腹式呼吸のおぼえ方ですが、まず、おなかに手を当てて、おなかを押しながら口から息をゆっくりと吐きます。次に息を一気に吸い込む時に意識をしておなかの中に空気を送り込み、おなかをふくらますイメージをしてください。息を吸うときは鼻からを意識しましょう。鼻から吸って口から出す、まずは一日5回、これを繰り返していきます。慣れてきたら一日10回、20回、と繰り返し練習しておきましょう。
呼吸は鼻から吸って口から出す
吸うより吐くほうが大事
呼吸が苦しい時ほど意識して腹式呼吸を行いましょう。尚、走ったり、階段を上ったり、と、平常時より呼吸をたくさんしなくてはいけない時は、スッスッ、ハッハッ呼吸が便利です。スッスッで2秒くらいで鼻から短く息を吸い、ハッハッで2秒くらい口から短く息を吐く、リズミカルに呼吸をしながら走るといつもより苦しむことなく走れるでしょう。こちらも腹式呼吸が良いです。
食養生
薬食同源、漢方薬だけでなく、毎日の食生活も見直してみませんか?
胃腸に負担をかける動物性脂肪の多い食事や、甘いもの・冷たいもの・生もの飲食は控えるようにしましょう。ただし、食物アレルギーのある方はアレルゲン以外のものをとりいれてみましょう。
肺を潤す食べもの
大根・ゆり根・れんこん・銀杏・紫蘇・ナシ・はちみつ など腎を補う食べもの
羊肉・海老・山芋・黒きくらげ・黒ごま・黒豆・くるみ など脾を補う食べもの
鶏肉・寒天・きのこ類・かぼちゃ・栗・白菜・バナナ・桃 など日常生活からアレルゲンを取り去る事には限界があります。

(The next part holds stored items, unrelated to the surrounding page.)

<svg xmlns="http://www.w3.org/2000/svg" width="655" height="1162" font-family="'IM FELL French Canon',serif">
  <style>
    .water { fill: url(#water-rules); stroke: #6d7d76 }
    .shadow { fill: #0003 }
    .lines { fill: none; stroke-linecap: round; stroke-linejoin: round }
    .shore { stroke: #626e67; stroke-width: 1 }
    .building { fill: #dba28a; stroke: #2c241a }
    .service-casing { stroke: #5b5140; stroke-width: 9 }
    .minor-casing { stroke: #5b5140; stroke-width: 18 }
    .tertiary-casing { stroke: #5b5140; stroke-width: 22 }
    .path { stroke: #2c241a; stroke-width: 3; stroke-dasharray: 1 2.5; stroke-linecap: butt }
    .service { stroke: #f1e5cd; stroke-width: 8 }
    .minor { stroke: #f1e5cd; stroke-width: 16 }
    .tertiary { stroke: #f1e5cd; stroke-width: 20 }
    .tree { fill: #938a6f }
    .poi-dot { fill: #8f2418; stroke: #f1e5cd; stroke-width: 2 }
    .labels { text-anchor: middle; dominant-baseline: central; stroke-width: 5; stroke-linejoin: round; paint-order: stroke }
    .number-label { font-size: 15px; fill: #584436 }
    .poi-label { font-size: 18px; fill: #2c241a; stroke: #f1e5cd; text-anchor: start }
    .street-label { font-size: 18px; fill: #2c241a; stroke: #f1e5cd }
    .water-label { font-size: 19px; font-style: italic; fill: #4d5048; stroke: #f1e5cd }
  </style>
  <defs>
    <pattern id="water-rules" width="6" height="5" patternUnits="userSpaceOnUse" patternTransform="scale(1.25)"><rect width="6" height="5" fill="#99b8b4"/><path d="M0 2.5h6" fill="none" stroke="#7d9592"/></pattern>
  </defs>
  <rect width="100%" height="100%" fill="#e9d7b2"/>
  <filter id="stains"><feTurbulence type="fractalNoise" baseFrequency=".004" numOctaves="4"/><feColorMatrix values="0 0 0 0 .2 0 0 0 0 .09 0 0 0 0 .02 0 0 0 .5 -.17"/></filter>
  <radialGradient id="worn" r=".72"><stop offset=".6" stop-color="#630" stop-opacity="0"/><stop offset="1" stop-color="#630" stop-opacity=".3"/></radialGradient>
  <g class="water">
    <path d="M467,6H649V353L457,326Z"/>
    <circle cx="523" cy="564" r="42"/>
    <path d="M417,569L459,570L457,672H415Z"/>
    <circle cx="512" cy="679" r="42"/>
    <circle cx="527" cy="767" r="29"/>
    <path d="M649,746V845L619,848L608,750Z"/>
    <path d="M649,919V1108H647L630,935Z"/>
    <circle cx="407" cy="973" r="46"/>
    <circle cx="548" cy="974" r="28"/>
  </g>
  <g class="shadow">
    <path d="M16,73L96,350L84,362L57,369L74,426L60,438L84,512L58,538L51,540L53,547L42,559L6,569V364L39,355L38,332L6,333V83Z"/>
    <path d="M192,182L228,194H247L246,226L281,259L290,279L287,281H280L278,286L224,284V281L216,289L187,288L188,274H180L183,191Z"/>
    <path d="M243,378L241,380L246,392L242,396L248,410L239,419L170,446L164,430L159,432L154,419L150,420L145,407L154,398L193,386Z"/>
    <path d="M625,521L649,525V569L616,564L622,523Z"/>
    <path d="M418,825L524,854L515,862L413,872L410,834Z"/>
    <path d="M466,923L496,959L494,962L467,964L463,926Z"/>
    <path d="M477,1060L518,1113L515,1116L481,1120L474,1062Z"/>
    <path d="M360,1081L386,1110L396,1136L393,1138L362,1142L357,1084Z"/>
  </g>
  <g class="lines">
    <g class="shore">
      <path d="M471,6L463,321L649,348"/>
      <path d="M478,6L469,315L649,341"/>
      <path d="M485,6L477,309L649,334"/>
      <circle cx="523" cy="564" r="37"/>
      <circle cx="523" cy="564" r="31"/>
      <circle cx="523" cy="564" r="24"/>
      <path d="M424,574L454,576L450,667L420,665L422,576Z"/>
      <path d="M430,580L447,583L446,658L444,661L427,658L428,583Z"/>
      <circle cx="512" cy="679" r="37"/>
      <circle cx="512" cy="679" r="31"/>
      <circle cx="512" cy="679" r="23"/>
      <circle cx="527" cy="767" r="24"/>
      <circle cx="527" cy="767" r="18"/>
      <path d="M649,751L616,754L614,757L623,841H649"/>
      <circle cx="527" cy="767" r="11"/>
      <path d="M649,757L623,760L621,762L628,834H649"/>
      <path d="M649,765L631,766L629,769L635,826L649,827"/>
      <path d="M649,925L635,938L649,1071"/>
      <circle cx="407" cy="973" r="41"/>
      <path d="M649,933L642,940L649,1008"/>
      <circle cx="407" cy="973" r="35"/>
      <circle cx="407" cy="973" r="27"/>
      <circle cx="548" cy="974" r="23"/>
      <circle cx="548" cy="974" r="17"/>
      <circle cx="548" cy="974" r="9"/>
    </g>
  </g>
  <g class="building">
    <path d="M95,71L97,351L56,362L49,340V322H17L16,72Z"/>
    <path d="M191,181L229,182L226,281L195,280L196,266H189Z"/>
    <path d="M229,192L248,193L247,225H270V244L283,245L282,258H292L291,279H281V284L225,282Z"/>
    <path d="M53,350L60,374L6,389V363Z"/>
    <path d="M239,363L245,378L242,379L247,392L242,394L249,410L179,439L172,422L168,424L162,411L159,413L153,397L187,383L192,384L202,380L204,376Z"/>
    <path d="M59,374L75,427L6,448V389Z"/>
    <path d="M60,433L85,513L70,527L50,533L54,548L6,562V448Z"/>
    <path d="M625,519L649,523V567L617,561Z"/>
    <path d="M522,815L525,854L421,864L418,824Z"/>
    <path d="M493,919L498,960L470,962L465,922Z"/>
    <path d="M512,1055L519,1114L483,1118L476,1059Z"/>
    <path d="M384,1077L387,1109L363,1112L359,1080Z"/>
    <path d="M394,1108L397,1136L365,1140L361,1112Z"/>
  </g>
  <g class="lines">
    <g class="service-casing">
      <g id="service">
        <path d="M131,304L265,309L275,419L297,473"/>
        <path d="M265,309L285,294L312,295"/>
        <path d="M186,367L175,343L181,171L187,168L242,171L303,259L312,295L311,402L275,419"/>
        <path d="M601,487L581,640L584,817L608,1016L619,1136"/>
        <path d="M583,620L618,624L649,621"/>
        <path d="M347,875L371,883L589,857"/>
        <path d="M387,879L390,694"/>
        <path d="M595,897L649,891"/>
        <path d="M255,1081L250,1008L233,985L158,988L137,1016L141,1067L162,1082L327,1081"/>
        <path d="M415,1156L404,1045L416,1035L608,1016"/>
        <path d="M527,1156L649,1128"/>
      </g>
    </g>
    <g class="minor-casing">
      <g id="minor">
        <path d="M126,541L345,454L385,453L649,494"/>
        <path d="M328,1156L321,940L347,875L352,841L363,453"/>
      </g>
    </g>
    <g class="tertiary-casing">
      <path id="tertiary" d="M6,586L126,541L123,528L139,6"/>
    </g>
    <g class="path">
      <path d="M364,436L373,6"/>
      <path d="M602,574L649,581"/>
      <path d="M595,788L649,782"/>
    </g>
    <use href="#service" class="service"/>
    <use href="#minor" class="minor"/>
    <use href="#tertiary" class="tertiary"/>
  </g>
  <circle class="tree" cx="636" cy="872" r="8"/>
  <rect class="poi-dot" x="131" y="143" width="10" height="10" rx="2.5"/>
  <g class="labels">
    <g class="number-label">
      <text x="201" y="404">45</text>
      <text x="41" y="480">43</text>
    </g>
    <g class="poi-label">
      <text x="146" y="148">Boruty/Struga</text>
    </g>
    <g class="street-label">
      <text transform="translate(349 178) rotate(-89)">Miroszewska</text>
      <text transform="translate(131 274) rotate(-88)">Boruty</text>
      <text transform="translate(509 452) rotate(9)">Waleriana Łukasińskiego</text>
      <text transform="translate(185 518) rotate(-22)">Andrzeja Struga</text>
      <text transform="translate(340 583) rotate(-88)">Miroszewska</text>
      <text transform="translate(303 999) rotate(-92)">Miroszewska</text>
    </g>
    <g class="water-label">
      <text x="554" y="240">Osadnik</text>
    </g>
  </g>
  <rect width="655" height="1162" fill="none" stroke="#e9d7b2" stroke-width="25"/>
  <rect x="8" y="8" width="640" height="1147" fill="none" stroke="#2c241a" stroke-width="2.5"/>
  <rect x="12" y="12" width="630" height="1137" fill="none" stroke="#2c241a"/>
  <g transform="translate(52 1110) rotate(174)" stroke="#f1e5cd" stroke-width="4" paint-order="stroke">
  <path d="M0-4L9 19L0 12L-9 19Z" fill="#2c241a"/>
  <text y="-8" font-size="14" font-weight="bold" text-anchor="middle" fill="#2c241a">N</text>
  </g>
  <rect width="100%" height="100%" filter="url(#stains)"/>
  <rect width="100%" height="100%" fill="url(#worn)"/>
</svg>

また、生活に制限を作ってしまったり、神経質になることでストレスが増したりします。
毎日、少しづつの工夫をして「絶対治すんだ!!」という強い信念をもって、喘息にむきあっていきましょう!
漢方薬も役立ってくれます。おひとりおひとりに合った漢方薬があります。
服用の際は専門家に相談して最適なものを選ぶと良いでしょう。